## PROVIDED PASSAGE
Supreme Court Slows Obama ‘War on Coal’

A bulldozer works a coal mound at the Appalachian Electric Power coal-fired Big Sandy Powe
Luke Sharrett/Getty Images

The Supreme Court today voted 5-4 to overturn the Environmental Protection Agency’s 2012 rule reducing emissions of mercury and other substances from coal-fired power plants. In ruling against a major regulatory initiative in what has become known as the Obama administration’s “war on coal,” the Court ruled that EPA failed to consider the costs and benefits of controlling mercury emissions.

“One would not say that it is even rational, never mind ‘appropriate,’ to impose billions of dollars in economic costs in return for a few dollars in health or environmental benefits,” writes Justice Antonin Scalia for the majority that included Chief Justice John Roberts and Justices Anthony Kennedy, Clarence Thomas and Samuel Alito.

At issue was EPA’s so-called Mercury Air Transport Standard (MATS) issued under the Clean Air Act. MATS required coal plant operators to add expensive emissions equipment to mostly older coal-fired power plants, even though the more than 500 U.S. coal power plants are responsible for only about 0.5 percent of global mercury emissions.

When it proposed the rule, EPA estimated the direct public health benefits of the rule to be on the order of $4 to $6 million per year while the direct costs of the rule were on the order of $10 billion per year. To offset the obviously huge disparity between direct costs and benefits, the EPA also claimed that the rule would produce up to $90 billion per year in indirect health benefits. These indirect benefits, EPA claimed, would result from simultaneous reductions in particulate emissions from coal plants that kill tens of thousands of people per year.

But the Court ruled that EPA misinterpreted the law in issuing MATS.

The section of the Clean Air Act at issue allowed EPA to regulate coal plants if the agency deemed it “appropriate and necessary.” The agency found determined the MATS rule to be “appropri­ate” because the plants’ emissions posed risks to public health and the environment and because controls capable of reducing these emis­sions were available.

EPA admitted to the Court that it did not consider the costs and benefits of the rule in making its “appropriate and necessary” finding. But the Court ruled that:

“Read natu­rally against the backdrop of established administrative law, the phrase ‘appropriate and necessary’ plainly encompasses cost.” The EPA’s admission, ironically, also nullified its claim of up to $90 billion in indirect benefits from the rule.

## SUPPLIED RECORDS
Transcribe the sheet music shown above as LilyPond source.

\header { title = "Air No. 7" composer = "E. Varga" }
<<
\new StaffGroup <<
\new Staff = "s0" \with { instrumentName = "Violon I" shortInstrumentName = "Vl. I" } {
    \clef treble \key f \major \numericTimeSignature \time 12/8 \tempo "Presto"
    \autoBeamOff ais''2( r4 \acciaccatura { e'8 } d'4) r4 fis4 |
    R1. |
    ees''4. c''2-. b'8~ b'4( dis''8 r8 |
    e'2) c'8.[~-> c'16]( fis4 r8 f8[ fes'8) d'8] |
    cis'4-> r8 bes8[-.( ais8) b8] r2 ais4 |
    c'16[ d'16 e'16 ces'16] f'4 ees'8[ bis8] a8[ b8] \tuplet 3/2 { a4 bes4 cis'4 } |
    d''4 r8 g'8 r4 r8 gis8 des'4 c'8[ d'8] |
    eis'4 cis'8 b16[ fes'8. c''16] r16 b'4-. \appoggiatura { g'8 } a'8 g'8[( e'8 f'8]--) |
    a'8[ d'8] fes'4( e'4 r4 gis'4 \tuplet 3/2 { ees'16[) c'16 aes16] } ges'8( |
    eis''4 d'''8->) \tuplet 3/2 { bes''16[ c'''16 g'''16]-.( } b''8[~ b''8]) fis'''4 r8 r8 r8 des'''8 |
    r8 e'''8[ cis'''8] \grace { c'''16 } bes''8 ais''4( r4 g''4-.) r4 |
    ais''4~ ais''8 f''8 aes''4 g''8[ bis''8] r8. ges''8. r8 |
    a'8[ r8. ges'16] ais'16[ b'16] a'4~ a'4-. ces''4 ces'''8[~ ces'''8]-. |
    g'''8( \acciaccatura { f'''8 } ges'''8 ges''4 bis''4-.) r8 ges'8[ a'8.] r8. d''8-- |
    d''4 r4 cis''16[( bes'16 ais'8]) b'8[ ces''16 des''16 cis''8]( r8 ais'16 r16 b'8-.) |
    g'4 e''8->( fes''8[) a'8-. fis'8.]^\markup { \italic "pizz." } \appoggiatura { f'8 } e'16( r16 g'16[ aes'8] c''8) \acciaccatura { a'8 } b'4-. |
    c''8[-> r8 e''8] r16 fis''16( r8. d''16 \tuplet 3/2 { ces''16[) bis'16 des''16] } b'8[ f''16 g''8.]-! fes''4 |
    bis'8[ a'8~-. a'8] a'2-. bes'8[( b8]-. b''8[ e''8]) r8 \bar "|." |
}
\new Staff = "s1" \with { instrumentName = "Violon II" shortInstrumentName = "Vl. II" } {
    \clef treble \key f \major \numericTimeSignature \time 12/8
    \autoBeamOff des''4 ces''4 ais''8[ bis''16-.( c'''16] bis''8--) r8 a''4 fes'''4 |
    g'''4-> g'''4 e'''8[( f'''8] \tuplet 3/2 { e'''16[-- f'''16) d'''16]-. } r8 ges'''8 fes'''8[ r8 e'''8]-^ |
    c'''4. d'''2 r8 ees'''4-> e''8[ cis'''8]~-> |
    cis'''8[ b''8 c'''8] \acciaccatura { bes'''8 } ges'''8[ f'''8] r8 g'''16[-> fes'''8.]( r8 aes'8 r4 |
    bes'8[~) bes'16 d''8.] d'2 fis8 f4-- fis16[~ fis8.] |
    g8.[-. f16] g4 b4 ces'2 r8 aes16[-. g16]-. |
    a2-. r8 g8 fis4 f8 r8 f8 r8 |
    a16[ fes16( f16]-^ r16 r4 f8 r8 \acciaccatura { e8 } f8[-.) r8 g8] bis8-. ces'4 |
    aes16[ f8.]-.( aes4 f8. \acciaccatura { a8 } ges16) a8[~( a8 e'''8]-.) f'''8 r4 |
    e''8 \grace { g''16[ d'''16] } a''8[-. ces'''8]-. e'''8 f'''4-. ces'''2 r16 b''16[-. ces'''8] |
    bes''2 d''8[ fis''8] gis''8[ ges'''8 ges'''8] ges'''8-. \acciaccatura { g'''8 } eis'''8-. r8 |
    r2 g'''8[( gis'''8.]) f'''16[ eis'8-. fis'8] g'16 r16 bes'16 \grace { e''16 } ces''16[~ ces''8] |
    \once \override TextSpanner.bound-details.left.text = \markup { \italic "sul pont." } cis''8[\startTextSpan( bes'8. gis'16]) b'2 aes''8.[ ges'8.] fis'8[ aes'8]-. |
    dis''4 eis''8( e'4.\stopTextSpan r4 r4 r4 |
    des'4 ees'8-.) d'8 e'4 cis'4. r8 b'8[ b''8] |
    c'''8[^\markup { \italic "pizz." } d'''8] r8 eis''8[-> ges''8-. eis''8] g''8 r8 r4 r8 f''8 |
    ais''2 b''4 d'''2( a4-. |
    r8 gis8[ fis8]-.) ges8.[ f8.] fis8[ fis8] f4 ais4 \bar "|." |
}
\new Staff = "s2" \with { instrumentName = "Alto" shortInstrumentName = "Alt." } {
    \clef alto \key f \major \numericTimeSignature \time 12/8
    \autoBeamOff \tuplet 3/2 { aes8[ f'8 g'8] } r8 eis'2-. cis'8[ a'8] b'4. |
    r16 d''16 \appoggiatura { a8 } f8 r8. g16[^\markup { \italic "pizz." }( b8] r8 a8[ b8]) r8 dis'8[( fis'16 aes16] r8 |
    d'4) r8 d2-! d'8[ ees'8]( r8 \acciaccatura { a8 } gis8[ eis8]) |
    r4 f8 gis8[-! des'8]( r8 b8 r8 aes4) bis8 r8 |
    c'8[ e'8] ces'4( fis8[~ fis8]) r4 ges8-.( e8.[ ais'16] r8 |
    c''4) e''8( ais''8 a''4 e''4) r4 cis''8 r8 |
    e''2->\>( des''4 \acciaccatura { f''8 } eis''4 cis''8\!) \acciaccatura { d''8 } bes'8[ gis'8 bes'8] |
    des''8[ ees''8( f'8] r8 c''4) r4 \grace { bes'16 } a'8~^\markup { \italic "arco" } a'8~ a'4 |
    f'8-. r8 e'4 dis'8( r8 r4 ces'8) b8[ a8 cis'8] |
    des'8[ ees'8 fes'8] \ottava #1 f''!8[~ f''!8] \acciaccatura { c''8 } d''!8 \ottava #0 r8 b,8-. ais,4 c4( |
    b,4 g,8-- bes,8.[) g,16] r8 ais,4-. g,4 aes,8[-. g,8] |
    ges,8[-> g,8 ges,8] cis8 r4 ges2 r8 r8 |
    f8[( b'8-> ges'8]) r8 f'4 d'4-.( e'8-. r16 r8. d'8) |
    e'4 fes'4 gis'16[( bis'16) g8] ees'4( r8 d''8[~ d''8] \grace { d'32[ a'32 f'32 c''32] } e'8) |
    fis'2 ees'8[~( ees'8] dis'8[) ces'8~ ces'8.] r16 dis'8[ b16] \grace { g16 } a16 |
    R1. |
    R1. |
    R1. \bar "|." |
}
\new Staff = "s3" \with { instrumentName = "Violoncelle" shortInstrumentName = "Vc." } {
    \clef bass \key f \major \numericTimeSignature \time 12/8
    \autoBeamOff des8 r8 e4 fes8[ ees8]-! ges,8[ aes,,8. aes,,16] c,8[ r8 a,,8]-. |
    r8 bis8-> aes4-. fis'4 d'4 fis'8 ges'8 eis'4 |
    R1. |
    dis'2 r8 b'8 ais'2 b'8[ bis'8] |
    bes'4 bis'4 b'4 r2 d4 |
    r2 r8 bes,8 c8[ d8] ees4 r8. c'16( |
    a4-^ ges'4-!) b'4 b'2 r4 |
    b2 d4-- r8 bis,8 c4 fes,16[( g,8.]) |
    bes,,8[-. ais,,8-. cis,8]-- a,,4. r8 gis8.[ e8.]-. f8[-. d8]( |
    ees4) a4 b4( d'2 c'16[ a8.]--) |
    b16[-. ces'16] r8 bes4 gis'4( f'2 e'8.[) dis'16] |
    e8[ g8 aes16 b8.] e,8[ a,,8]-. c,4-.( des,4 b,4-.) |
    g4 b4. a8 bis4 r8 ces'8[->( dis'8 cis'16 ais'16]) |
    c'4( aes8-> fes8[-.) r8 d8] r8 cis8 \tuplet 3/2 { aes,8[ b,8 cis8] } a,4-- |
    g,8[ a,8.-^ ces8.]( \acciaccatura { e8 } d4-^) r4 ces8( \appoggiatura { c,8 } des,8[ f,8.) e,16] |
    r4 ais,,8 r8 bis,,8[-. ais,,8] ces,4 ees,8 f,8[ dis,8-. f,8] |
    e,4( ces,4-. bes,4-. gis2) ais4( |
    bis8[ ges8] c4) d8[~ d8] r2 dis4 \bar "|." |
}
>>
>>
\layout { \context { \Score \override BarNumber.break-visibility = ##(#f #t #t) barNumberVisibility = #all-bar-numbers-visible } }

## TASK TO CARRY OUT
Rewrite the paragraph in the article on the mercury ruling that begins "When it proposed the rule" as a short bulleted list that keeps its main facts. The items are separate from the article on the mercury ruling.

## EXPECTED OUTPUT
- EPA estimated the rule's direct public health benefits at about $4 to $6 million per year.
- It estimated the rule's direct costs at about $10 billion per year.
- To offset that gap, EPA claimed the rule would also yield up to $90 billion per year in indirect health benefits.
- According to EPA, those indirect benefits would come from simultaneous cuts in particulate emissions from coal plants, which kill tens of thousands of people per year.